Preferably, the drought resistance of transgenic arabidopsis plants is identified.

Preferably, the transgenic arabidopsis plants are analyzed for physiological and biochemical characteristics, including the determination of water loss rate, the determination of solute leakage rate and the determination of chlorophyll content.
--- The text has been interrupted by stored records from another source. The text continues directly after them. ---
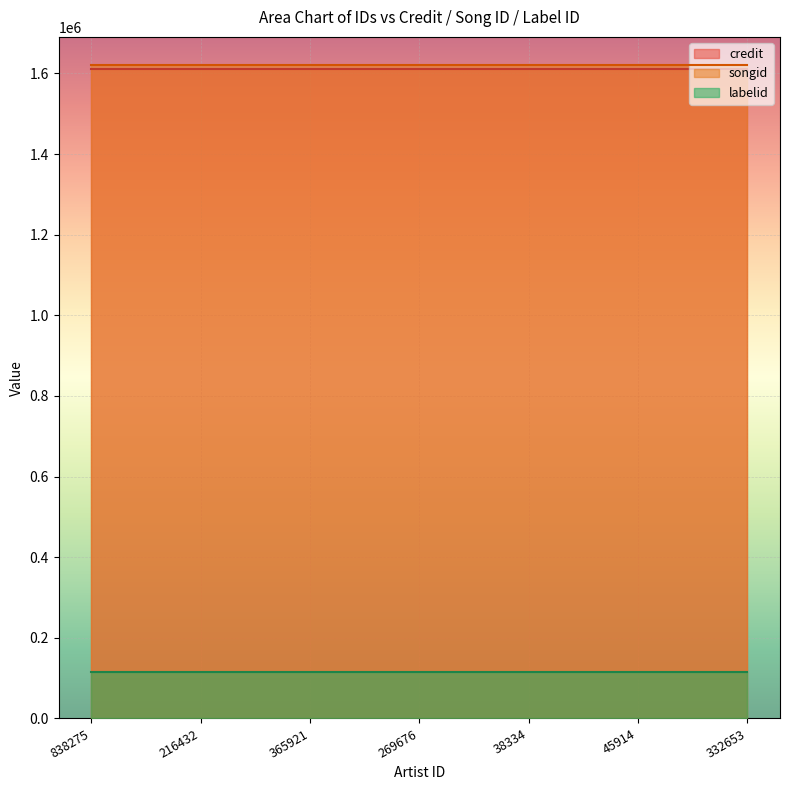

The credit series shows 1610180 at 838275. True or false?

True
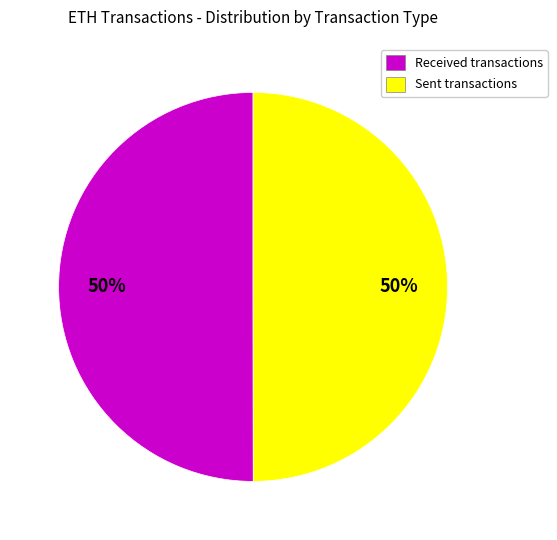

To the nearest percent, what is the average slice percentage?

50%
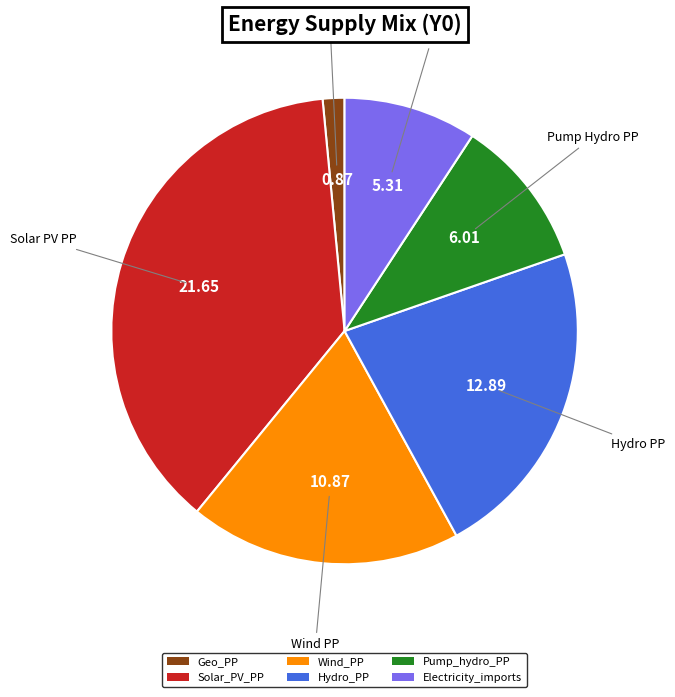

What is the smallest slice in the pie chart?

Geo_PP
The invention provides an application of wild grape VyPPR gene and its coded protein in drought stress, which has the following beneficial effects:

the invention transfers the overexpression vector of the VyPPR gene into arabidopsis thaliana by a transgenic technology utilizing a strong promoter (cauliflower mosaic virus 35S promoter) driving principle, thereby obtaining a transgenic arabidopsis thaliana plant. Compared with an arabidopsis plant transformed with an empty vector, the VyPPR gene is overexpressed to cause accumulation of anti-stress related substances and expression of drought-resistant related genes in the transgenic arabidopsis, and drought resistance of the transgenic plant is enhanced, so that the grape VyPPR gene is cloned, accumulation of anti-stress related substances and expression of drought-resistant related genes in the transgenic plant can be increased, and drought resistance enhancement of the transgenic plant is promoted.

Drawings

FIG. 1 shows the expression of the VyPPR gene of the present invention in different tissues of grape;

FIG. 2 shows the expression of the VyPPR gene of the present invention after low temperature treatment;

FIG. 3 is the expression of the VyPPR gene of the present invention after drought treatment;

FIG. 4 is the expression of the VyPPR gene of the present invention after salt stress;

FIG. 5 is the drought resistance identification of VyPPR transgenic Arabidopsis plants of the present invention;

FIG. 6 is a physiological characteristic analysis of VyPPR transgenic Arabidopsis plants of the present invention;

FIG. 7 shows the expression analysis of drought-resistant related genes in transgenic Arabidopsis plants of the present invention.

Detailed Description

The technical solution in the embodiments of the present invention will be clearly and completely described below with reference to the accompanying drawings in the embodiments of the present invention.